Voor de uitkeringsfase betreft het de maximale schok die deelnemers in één jaar kunnen hebben. Dit wordt bepaald als het procentuele verschil tussen een mediaan scenario en een slecht-weerscenario.

In de opbouwfase gaat het om het verschil tussen het te ontvangen pensioen in een mediaan scenario en een slecht-weerscenario. Bij een lifecycle die €1500 per maand oplevert in een slecht-weerscenario en €2000 per maand in het mediane scenario is de afwijking bijvoorbeeld 25%.

Uitvoerders zullen deze getallen terugkrijgen uit hun alm-studie en een lifecycle moeten kiezen waarvan het risico valt binnen de vastgestelde maximaal aanvaardbare afwijking.

Wat opvalt, is dat dit een relatieve maatstaf is. Er wordt alleen gekeken naar het procentuele verschil tussen twee uitkomsten, niet de absolute hoogte. Dit kan tot vreemde situaties leiden: een lifecycle die in alle scenario’s een uitkering van €1000 per maand oplevert (verschil 0%), is minder risicovol dan de eerder genoemde lifecycle (verschil 25%).

Als uit de risicohouding van deelnemers een maximaal toegestane afwijking volgt van 20%, dan valt de €1500/€2000-lifecycle af, terwijl deze evident beter voor deelnemers is. Het pensioen is immers in alle gevallen hoger.

Verwachtingsmaatstaf

De eerste maatstaf lijkt zo dus minder risicovolle lifecycles te promoten. De tweede maatstaf, de verwachtingsmaatstaf, mitigeert dit enigszins (maar niet volledig!) door een harde ondergrens voor het beleggingsrisico te definiëren.

De maatstaf geeft aan hoe veel hoger de mediane uitkomst bij de lifecycle moet zijn in vergelijking met de mediane uitkomst bij een ‘geheel risicomijdend beleggingsbeleid’ (de letterlijke omschrijving in het Besluit). Het zet daarmee een minimum voor de uitvoerder ten aanzien van verwacht rendement (en daarmee beleggingsrisico).

De onduidelijkheid bij deze maatstaf is hoe een ‘geheel risicomijdend beleggingsbeleid’ precies wordt gedefinieerd: wij komen al tot zes verschillende plausibele definities. Daarnaast is de vraag hoe deze maatstaf zich verhoudt tot de pensioenambitie die door sociale partners wordt vastgesteld.

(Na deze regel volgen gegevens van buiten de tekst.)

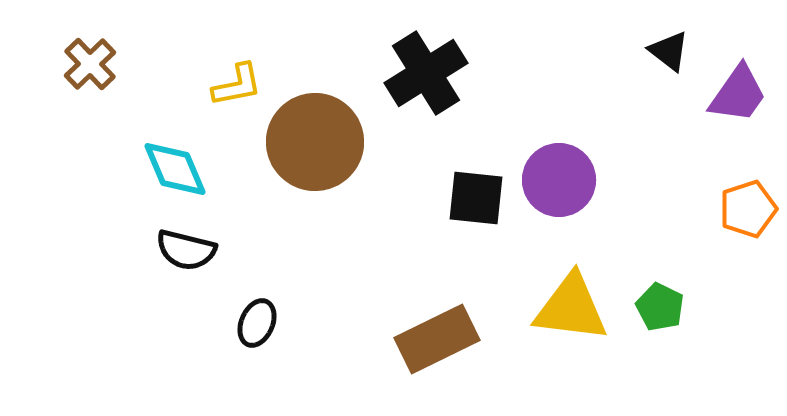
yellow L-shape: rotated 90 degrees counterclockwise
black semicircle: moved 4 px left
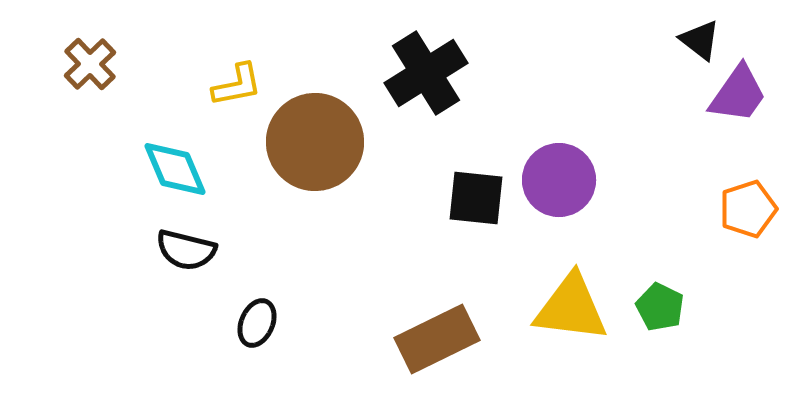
black triangle: moved 31 px right, 11 px up
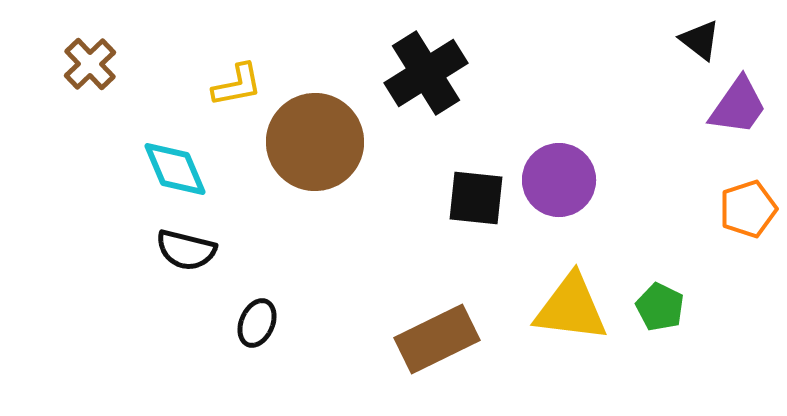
purple trapezoid: moved 12 px down
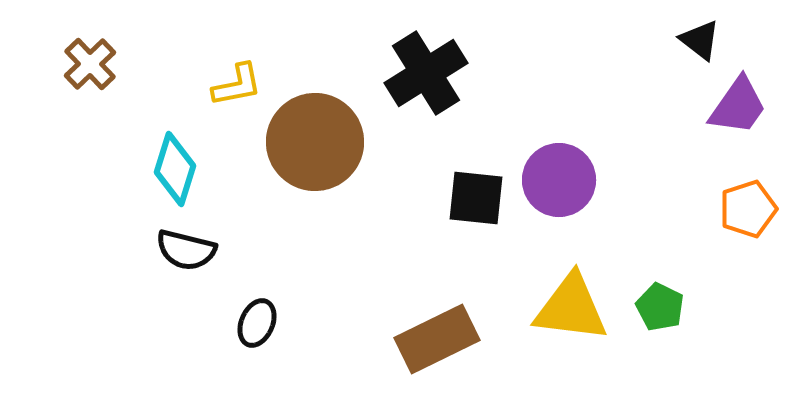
cyan diamond: rotated 40 degrees clockwise
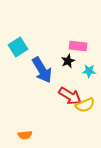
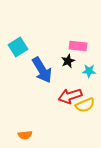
red arrow: rotated 130 degrees clockwise
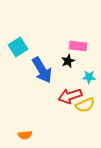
cyan star: moved 6 px down
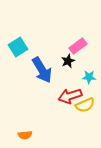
pink rectangle: rotated 42 degrees counterclockwise
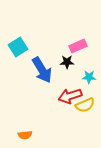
pink rectangle: rotated 12 degrees clockwise
black star: moved 1 px left, 1 px down; rotated 24 degrees clockwise
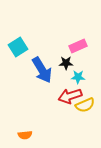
black star: moved 1 px left, 1 px down
cyan star: moved 11 px left
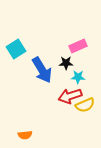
cyan square: moved 2 px left, 2 px down
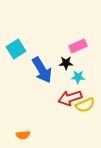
red arrow: moved 2 px down
orange semicircle: moved 2 px left
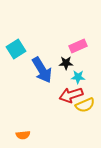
red arrow: moved 1 px right, 3 px up
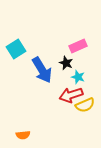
black star: rotated 24 degrees clockwise
cyan star: rotated 16 degrees clockwise
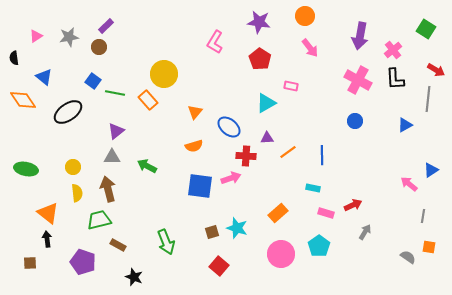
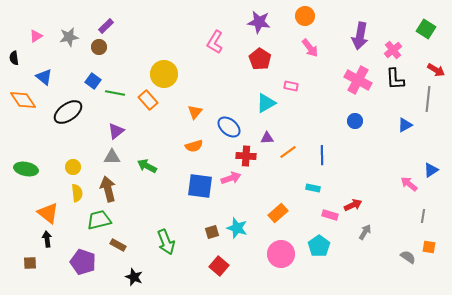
pink rectangle at (326, 213): moved 4 px right, 2 px down
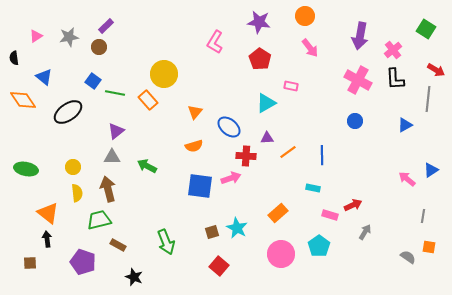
pink arrow at (409, 184): moved 2 px left, 5 px up
cyan star at (237, 228): rotated 10 degrees clockwise
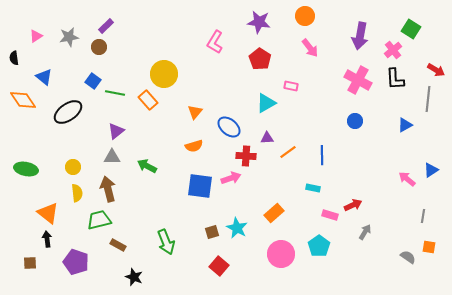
green square at (426, 29): moved 15 px left
orange rectangle at (278, 213): moved 4 px left
purple pentagon at (83, 262): moved 7 px left
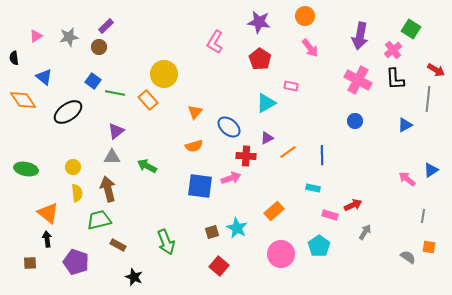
purple triangle at (267, 138): rotated 24 degrees counterclockwise
orange rectangle at (274, 213): moved 2 px up
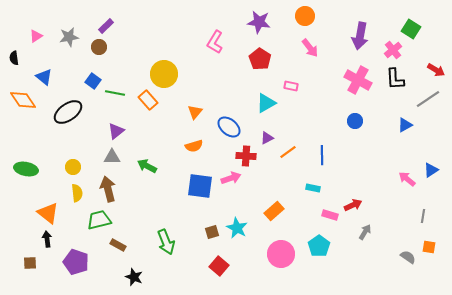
gray line at (428, 99): rotated 50 degrees clockwise
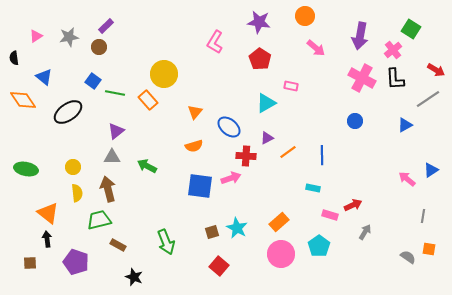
pink arrow at (310, 48): moved 6 px right; rotated 12 degrees counterclockwise
pink cross at (358, 80): moved 4 px right, 2 px up
orange rectangle at (274, 211): moved 5 px right, 11 px down
orange square at (429, 247): moved 2 px down
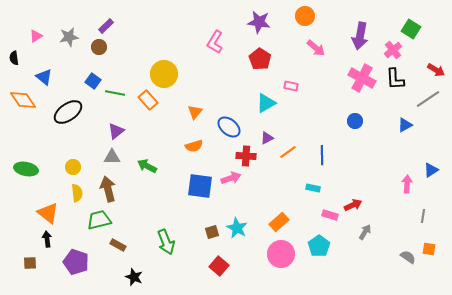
pink arrow at (407, 179): moved 5 px down; rotated 54 degrees clockwise
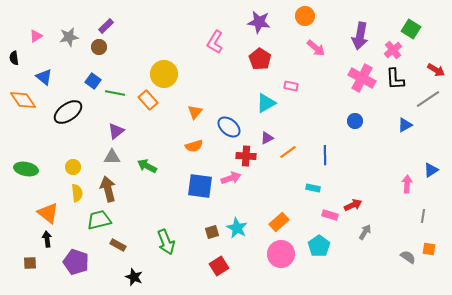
blue line at (322, 155): moved 3 px right
red square at (219, 266): rotated 18 degrees clockwise
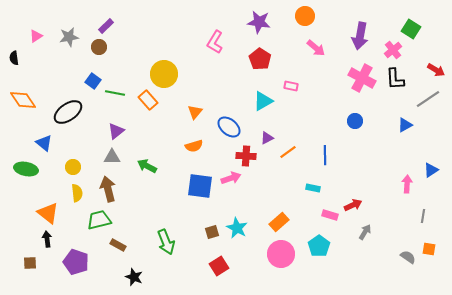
blue triangle at (44, 77): moved 66 px down
cyan triangle at (266, 103): moved 3 px left, 2 px up
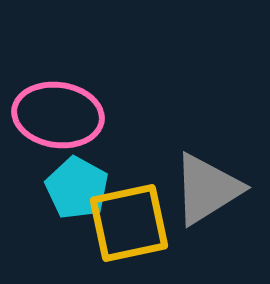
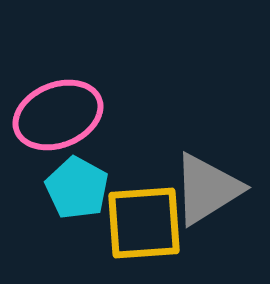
pink ellipse: rotated 30 degrees counterclockwise
yellow square: moved 15 px right; rotated 8 degrees clockwise
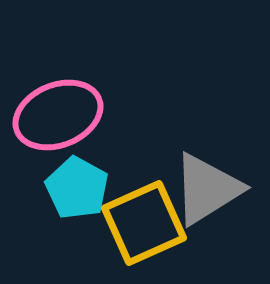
yellow square: rotated 20 degrees counterclockwise
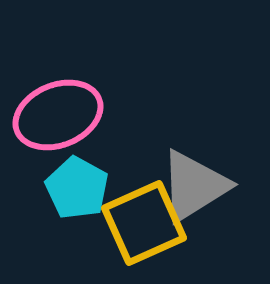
gray triangle: moved 13 px left, 3 px up
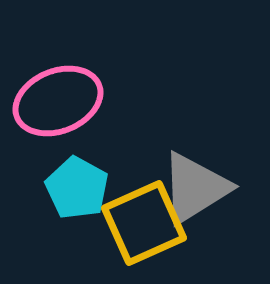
pink ellipse: moved 14 px up
gray triangle: moved 1 px right, 2 px down
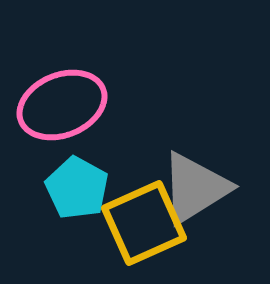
pink ellipse: moved 4 px right, 4 px down
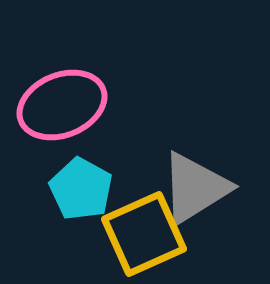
cyan pentagon: moved 4 px right, 1 px down
yellow square: moved 11 px down
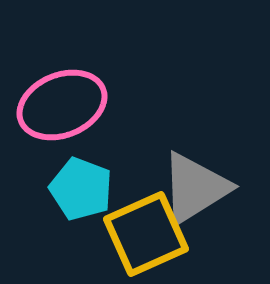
cyan pentagon: rotated 8 degrees counterclockwise
yellow square: moved 2 px right
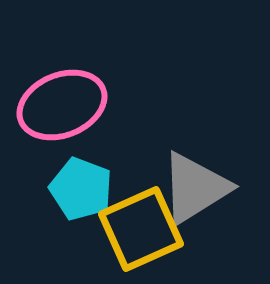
yellow square: moved 5 px left, 5 px up
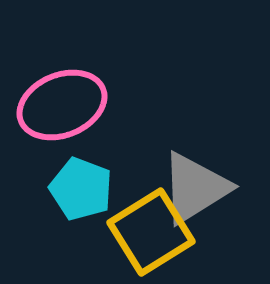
yellow square: moved 10 px right, 3 px down; rotated 8 degrees counterclockwise
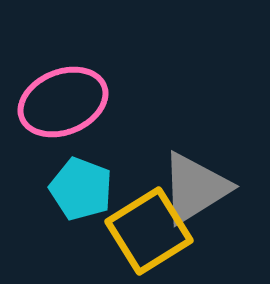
pink ellipse: moved 1 px right, 3 px up
yellow square: moved 2 px left, 1 px up
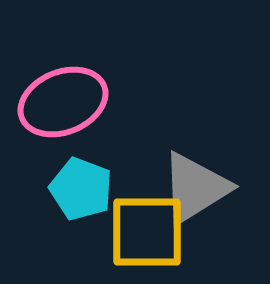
yellow square: moved 2 px left, 1 px down; rotated 32 degrees clockwise
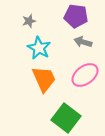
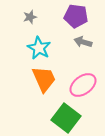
gray star: moved 1 px right, 4 px up
pink ellipse: moved 2 px left, 10 px down
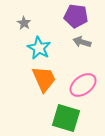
gray star: moved 6 px left, 6 px down; rotated 24 degrees counterclockwise
gray arrow: moved 1 px left
green square: rotated 20 degrees counterclockwise
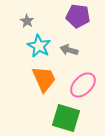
purple pentagon: moved 2 px right
gray star: moved 3 px right, 2 px up
gray arrow: moved 13 px left, 8 px down
cyan star: moved 2 px up
pink ellipse: rotated 8 degrees counterclockwise
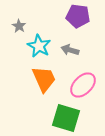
gray star: moved 8 px left, 5 px down
gray arrow: moved 1 px right
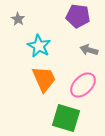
gray star: moved 1 px left, 7 px up
gray arrow: moved 19 px right
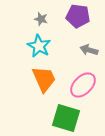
gray star: moved 23 px right; rotated 16 degrees counterclockwise
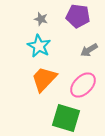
gray arrow: rotated 48 degrees counterclockwise
orange trapezoid: rotated 112 degrees counterclockwise
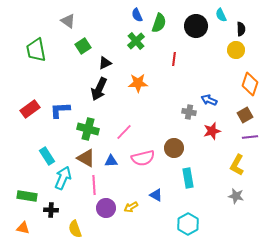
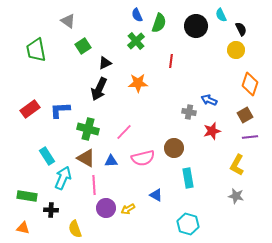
black semicircle at (241, 29): rotated 24 degrees counterclockwise
red line at (174, 59): moved 3 px left, 2 px down
yellow arrow at (131, 207): moved 3 px left, 2 px down
cyan hexagon at (188, 224): rotated 15 degrees counterclockwise
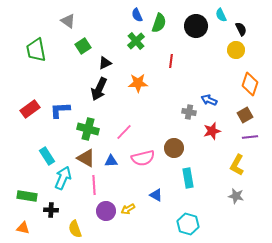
purple circle at (106, 208): moved 3 px down
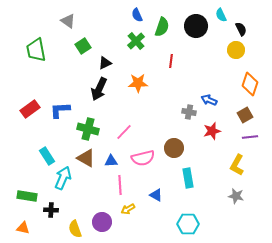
green semicircle at (159, 23): moved 3 px right, 4 px down
pink line at (94, 185): moved 26 px right
purple circle at (106, 211): moved 4 px left, 11 px down
cyan hexagon at (188, 224): rotated 15 degrees counterclockwise
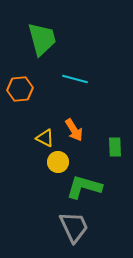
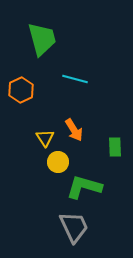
orange hexagon: moved 1 px right, 1 px down; rotated 20 degrees counterclockwise
yellow triangle: rotated 30 degrees clockwise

Lange-termijnrisicomaatstaf

We bespraken net dat de eerste maatstaf in de uitkeringsfase over de maximale grootte van de schok in één jaar gaat. Door spreiding kan dit korte-termijnrisico worden verkleind, maar dat wordt dan wel ‘doorgeschoven’ naar later. Als beleggingsrendementen niet herstellen, dan moet de schok op termijn alsnog worden verrekend.

De lange-termijnrisicomaatstaf kijkt daarom naar het totale pensioen dat deelnemers krijgen over hun levensloop. Ook hier wordt weer een mediaan en een slecht-weerscenario vergeleken.

Hoewel deze maatstaf het lange-termijnrisico van spreiden moet tonen, blijkt uit onze berekeningen (met 1200 verschillende variabele pensioenen) dat meer spreiding het verschil tussen mediaan en slecht-weerscenario juist doet dalen. Daarmee legt deze maatstaf geen restricties op ten aanzien van spreiden (waar hij juist voor bedoeld lijkt). De maatstaf biedt dus geen meerwaarde, lijkt ons.

Aanpassing

Op basis van dit alles hopen we dat er nog ruimte is voor een aanpassing in de definitie van risicohouding, zodat het toepassen daarvan niet enkel een afvinkexercitie wordt, maar ook de meerwaarde biedt die het in potentie heeft.

Wij zijn als (gedrags)economen verheugd over de grote nadruk op deelnemersonderzoeken en kwantitatieve analyses. Wij weten uit ervaring dat deelnemers flink verschillen. Door dit te onderzoeken kan een uitvoerder het beleggingsbeleid afstellen op zijn deelnemerspopulatie. De wettelijke maatstaven voegen hier in onze ogen echter weinig tot niets aan toe.

Er zijn alternatieve maatstaven beschikbaar die risico en rendement gezamenlijk bekijken en afwegen (zie bijvoorbeeld de recente Netspar-studie en het Pensioen Pro-artikel daarover). Deze maatstaven zijn wellicht minder eenvoudig en uitlegbaar, maar leiden wel tot betere resultaten. Wat ons betreft zou de keuze voor de maatstaven bij uitvoerders zelf kunnen worden neergelegd. Met een dergelijke open norm kunnen alle aanbieders maatstaven gebruiken die bij hun situatie past. Met een open norm kunnen uitvoerders hun deelnemers beter van dienst zijn.

Rogier Potter van Loon is gedragseconoom bij TKP. Gosse Alserda is senior beleggingsstrateeg bij Aegon Asset Management en docent aan de Rijksuniversiteit Groningen.